:: Supplied text

Referring to FIG. 4, the heater 21 includes a first silicon thermal resistance region 211 and a second silicon thermal resistance region 212. In FIG. 2, the zigzag dotted line represents the situation when no voltage is applied to the first and second silicon thermal resistance regions 211 and 212. In FIGS. 4 and 5, the zigzag solid line represents the situation when a voltage difference is applied to the first and second silicon thermal resistance regions 211 and 212 to form resistors 206 and 208, respectively. The first silicon thermal resistance region 211 is disposed on an outer ring portion 203 of the silicon ring 205. When two opposite ends of the first silicon thermal resistance region 211 receive a voltage difference, the outer ring portion 203 of the silicon ring 205 forms a conduction current flowing through the first silicon thermal resistance region 211 to generate a first heat source. The first heat source can increase the temperature of the outer ring portion 203 of the silicon ring 205. That is to say, the semiconductor material (such as silicon or other elements) in the first silicon thermal resistance region 211 can be used as a heating element (such as resistors 206) of the heater 21. The two ends of the first silicon thermal resistance region 211 are respectively a first voltage input terminal A1 and a second voltage input terminal A2. The voltage difference between the first voltage input terminal A1 and the second voltage input terminal A2 is set to control the amount of currents in the outer ring portion 203 of the silicon ring 205. Therefore, the conduction currents in the outer ring portion 203 of the silicon ring 205 can change with the magnitude of the applied voltage difference.

In addition, referring to FIG. 5, the second silicon thermal resistance region 212 is provided in an inner ring portion 204 of the silicon ring 205. When two opposite ends of the second silicon thermal resistance region 212 receive a voltage difference, the inner ring portion 204 of the silicon ring 205 forms a conduction current flowing through the second silicon thermal resistance region 212 to generate a second heat source. The second heat source can increase the temperature of the inner ring portion 204 of the silicon ring 205. That is to say, the semiconductor material (such as silicon or other elements) in the second silicon thermal resistance region 212 can be used as a heating element (such as resistors 208) of the heater 21. The two opposite ends of the second silicon thermal resistance region 212 are respectively a third voltage input terminal A3 and a fourth voltage input terminal A4. The voltage difference between the third voltage input terminal A3 and the fourth voltage input terminal A4 is set to control the amount of currents in the inner ring portion 204 of the silicon ring 205. Therefore, the conduction currents in the silicon ring 205 can change with the magnitude of the applied voltage difference.

Referring to FIG. 4, in some embodiments, the first voltage input terminal A1 can receive the first voltage V1 from the signal source 10, and the second voltage input terminal A2 can receive the second voltage V2 from the signal source 10. The first voltage V1 is, for example, 10V or other voltage values, and the second voltage V2 is, for example, 0V or other voltage values. In an embodiment, the first voltage V1 may be greater than the second voltage V2. In another embodiment, the first voltage V1 may be smaller than the second voltage V2.

::::
:: Supplied material

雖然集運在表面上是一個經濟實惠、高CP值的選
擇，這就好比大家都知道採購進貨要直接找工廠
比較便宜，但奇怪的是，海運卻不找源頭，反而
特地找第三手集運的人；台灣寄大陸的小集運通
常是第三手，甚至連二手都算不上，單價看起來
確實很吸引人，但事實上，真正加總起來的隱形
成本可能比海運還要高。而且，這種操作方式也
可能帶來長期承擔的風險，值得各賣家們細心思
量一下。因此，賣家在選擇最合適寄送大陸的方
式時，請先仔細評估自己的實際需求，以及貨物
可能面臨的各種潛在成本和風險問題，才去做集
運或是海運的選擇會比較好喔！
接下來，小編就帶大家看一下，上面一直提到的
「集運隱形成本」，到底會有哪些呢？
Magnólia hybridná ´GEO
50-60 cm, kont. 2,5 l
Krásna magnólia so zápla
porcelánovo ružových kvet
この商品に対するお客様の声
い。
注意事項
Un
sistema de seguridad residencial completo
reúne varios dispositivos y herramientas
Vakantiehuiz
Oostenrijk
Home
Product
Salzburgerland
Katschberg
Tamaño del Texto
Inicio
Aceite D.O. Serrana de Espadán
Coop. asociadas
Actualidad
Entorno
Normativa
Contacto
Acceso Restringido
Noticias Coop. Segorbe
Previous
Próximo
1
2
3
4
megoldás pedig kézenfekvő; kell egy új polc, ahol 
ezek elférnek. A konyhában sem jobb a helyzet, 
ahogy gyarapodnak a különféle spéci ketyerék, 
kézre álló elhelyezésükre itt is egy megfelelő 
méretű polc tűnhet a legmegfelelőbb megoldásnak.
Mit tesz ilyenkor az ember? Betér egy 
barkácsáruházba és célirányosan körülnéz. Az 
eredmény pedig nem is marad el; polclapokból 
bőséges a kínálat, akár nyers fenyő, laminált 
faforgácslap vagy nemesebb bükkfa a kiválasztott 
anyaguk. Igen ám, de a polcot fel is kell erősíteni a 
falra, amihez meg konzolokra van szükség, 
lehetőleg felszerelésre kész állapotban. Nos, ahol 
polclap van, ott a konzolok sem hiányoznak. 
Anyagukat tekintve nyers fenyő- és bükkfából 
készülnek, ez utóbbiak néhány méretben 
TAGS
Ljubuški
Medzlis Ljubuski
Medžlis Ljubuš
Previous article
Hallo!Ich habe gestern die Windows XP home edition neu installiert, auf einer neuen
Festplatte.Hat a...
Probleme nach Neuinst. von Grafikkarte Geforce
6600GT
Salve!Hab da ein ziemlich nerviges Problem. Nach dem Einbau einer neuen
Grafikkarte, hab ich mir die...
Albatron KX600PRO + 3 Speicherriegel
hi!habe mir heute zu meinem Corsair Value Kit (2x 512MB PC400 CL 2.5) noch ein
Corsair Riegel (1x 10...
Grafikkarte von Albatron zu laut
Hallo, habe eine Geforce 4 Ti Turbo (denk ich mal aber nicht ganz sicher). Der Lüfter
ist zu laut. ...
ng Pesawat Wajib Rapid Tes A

::::

Work to complete
Name every voltage input terminal in the heater description, giving each one's ordinal and reference label.

Answer space
- First voltage input terminal A1
- Second voltage input terminal A2
- Third voltage input terminal A3
- Fourth voltage input terminal A4